Feels like the first time

Art Culinaire, Winter, 2004 by Carol M. Newman

Maybe some Art Culinaire junkies affectionately recall our first five or so issues.

A young man holds a glass of champagne, just making his mark at Campton Place. Now his name is in a thousand lights in Las Vegas. His name is Bradley Ogden.

The city of Atlanta may have changed over the past fifteen years, but Mr. Seeger hasn't--he's right where we left him, stealthily making miracles behind the stove.

As for Mrs. Bastianich, or 'Lidia' as the world has come to know her, the question should be, "Where isn't she?"

Certainly not the newest talents in the food community, but three of the most recognized and well-respected. The commonality they share--their lasting contributions and enduring spirits.

LIDIA BASTIANICH & FORTUNATO NICOTRA

Felidia, New York, NY

"DON'T RECREATE, EXALT."

The florist had come to replace the weekly arrangement in the upstairs dining area. She hadn't quite finished her pruning but stepped away from her task--for just a moment.

[ILLUSTRATION OMITTED]

[ILLUSTRATION OMITTED]

Enter Lidia Bastianich holding a broom and all business. She shakes her head at the dead leaves on the floor and starts sweeping, "I tell my apprentices that you get far by doing everything."

There was something wrong with the sight of Mrs. Bastianich sweeping. It was uncomfortable, akin to royalty bagging groceries. It was hard not to refrain from asking, "Can I do that for you?" She is, after all, classified by her contemporaries as a dignitary. Admired by more than one generation of food lovers. And since her initial startup days at her first restaurant, Buonavia, in Queens, she's stayed true and consistent to the traditions of her native Istria. Those origins have played a leading role, adding dimension to her traditional Italian cooking. And at the Italian crossroads, Istria picks up some of Europe's other flavors, notably Roman, Slavic, and Germanic.

To this day, in Mrs. Bastianich's kitchen, traditional methods are the ones that reign, the most alive. On a recently aired PBS broadcast of Lidia's Italian Kitchen, she pours polenta on a round cutting board and cuts it with twine. This is no "show." In fact, Lidia's grandparents owned a trattoria in Istria. There, they grew most of the food they sold, produced their own olive oil and wine, distilled their own grappa, cured their own meats, and ground their own flour for bread and pasta. Indeed, Lidia Bastianich experienced food in its purest and most unadulterated form.

She's committed to teaching these methods--whether the vehicle is her PBS series, book ventures, public appearances or restaurants. We wondered how she manages to spend any time at her flagship, Felidia. The answer she offers is straightforward, just like her personality, "How does one get rid of their baby?" She grins at Fortunato Nicotra, her executive chef. But also tells us there are real babies who also take up her time now--her five grandkids.

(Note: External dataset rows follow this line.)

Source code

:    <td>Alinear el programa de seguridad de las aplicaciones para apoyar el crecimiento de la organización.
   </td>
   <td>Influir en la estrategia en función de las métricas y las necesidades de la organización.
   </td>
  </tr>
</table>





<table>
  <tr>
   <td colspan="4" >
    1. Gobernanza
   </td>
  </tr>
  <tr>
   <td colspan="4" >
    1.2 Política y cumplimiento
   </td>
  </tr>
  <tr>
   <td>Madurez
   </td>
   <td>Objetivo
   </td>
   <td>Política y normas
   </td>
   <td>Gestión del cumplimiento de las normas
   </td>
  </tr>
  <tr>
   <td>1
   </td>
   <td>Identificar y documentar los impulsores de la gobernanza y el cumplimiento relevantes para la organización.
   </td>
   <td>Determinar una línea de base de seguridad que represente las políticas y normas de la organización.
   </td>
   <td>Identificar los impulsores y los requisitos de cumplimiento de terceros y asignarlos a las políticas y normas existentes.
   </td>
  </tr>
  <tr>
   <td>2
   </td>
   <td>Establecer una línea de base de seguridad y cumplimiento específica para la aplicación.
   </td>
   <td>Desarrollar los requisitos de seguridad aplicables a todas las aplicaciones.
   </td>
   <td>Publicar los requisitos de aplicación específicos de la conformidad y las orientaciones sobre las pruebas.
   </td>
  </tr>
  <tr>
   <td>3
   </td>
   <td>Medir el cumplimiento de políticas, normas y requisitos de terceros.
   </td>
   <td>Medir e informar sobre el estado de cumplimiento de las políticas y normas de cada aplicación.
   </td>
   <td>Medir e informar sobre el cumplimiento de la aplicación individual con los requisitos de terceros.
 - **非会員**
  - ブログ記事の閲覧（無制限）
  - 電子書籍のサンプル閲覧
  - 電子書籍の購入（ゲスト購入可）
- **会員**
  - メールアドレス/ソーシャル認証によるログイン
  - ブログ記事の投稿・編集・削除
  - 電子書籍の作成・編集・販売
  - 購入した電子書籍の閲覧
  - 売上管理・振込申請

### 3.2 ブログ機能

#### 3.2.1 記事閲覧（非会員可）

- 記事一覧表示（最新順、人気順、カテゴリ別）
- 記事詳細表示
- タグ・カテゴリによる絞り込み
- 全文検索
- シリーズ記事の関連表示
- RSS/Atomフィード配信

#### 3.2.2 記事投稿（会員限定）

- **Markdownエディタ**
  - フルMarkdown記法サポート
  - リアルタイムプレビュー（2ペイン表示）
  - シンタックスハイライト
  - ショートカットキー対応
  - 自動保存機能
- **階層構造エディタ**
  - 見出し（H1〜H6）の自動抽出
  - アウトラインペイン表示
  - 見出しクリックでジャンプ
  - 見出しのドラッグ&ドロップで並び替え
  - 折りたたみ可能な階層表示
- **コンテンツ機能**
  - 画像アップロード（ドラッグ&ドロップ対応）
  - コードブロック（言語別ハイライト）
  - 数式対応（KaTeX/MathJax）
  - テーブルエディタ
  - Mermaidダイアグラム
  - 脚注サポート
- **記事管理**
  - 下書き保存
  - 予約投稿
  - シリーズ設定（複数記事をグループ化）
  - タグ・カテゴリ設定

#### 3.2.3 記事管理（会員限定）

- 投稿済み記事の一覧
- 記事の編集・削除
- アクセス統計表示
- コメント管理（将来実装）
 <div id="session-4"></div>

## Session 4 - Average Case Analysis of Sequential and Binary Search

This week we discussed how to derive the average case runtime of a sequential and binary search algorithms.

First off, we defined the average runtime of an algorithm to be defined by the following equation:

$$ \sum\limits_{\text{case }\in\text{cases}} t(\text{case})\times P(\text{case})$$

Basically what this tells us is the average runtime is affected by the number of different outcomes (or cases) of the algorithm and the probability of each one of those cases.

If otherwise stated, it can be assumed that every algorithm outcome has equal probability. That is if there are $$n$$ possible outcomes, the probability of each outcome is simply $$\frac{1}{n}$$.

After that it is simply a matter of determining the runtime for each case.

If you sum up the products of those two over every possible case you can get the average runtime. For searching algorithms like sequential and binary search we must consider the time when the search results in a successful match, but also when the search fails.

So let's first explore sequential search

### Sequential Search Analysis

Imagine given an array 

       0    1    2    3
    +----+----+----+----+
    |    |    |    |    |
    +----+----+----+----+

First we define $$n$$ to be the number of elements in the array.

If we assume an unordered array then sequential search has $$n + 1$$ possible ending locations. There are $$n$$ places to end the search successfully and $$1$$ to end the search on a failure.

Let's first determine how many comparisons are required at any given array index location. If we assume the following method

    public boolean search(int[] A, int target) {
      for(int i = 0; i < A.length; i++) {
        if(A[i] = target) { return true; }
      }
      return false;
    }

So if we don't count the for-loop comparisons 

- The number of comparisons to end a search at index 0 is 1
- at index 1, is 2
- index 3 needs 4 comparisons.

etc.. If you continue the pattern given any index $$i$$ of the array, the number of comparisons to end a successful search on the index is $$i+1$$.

Fortunato, affectionately known as "Toto" cares for the menu day-to-day. He says he came to Felidia (from Sicily) "for six months." He's been here nine years. Lidia says, "I won't let him go." Neither will Fortunato's wife, Shelly (who also works at Felidia as her public relations assistant). About Shelly, he says, "She was the first person I talked to in this country who spoke Italian."

Lidia is a natural mentor. And today it's an integral part of her empire. She's proud of Lara Brumgnach, the pastry chef she's nurtured for the past six months. "We have a teacher/student relationship. You have to foster someone or something to make it grow. This restaurant has my spirit but it has Fortunato's food and cooking."

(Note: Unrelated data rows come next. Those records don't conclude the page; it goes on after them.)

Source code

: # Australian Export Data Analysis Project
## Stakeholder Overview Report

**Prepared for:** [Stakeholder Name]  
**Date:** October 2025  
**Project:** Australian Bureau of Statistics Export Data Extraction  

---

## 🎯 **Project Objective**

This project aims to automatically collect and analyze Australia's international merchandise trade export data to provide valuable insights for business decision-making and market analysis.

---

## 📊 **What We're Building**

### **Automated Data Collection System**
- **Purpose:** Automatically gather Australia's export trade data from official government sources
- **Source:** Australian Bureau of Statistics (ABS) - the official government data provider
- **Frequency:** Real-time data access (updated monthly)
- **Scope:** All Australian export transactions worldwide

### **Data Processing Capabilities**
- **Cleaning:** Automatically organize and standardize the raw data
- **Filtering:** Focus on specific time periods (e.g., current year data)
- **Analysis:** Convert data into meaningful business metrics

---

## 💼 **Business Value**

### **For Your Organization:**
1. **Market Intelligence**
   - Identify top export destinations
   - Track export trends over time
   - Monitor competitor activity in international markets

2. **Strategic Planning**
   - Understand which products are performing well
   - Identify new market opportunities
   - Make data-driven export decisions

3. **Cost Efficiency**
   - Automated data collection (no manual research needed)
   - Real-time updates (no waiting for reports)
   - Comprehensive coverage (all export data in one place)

"We try to create something here that hasn't been done before. We treat it like building blocks. We respect the food. We talk about it and then make it happen."

She's very much involved in our photo shoot, offering to hold the fill card for the photographer, carefully so her "beautiful Amarene cherries shimmer in the light." She explains, "I want the cake to be a surprise. You know what I mean? Most cakes when they sit on a plate, you can look all the way inside. But I want the photo to only peer inside so you just get a glimpse." She has a very specific purpose hovering over this dessert, and has reminded me, in her very unique way, the special wonder a cake inspires.

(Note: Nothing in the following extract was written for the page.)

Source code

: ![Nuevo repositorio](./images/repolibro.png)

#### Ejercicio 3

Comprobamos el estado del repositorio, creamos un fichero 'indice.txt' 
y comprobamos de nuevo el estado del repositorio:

By the end of the day, her distinguishable motherly figure is comforting. She's eased our initial moments of anxiety--of wanting to take away the broom, and pull up a chair for her while we sweep the floor. But we realize, she didn't get this far by giving up anything.

BRADLEY OGDEN

Bradley Ogden, Las Vegas NV

"WHO PUT SUGAR PACKETS IN THE SUGAR BOWLS?!"

"Hi Bradley, I was hoping to narrow down the dates for the shoot. You got the fax I sent over right? Any time that looks particularly good?"

"Yep, uh huh, sweetie. Got it right here. Let me just look at the calendar. The week after the 21st is ... excuse me just a minute will you, dear?"

His hand cups the receiver, but the words are still audible:

"Hey, who put the sugar packets in the sugar bowls? Come on guys, sugar cubes go in there."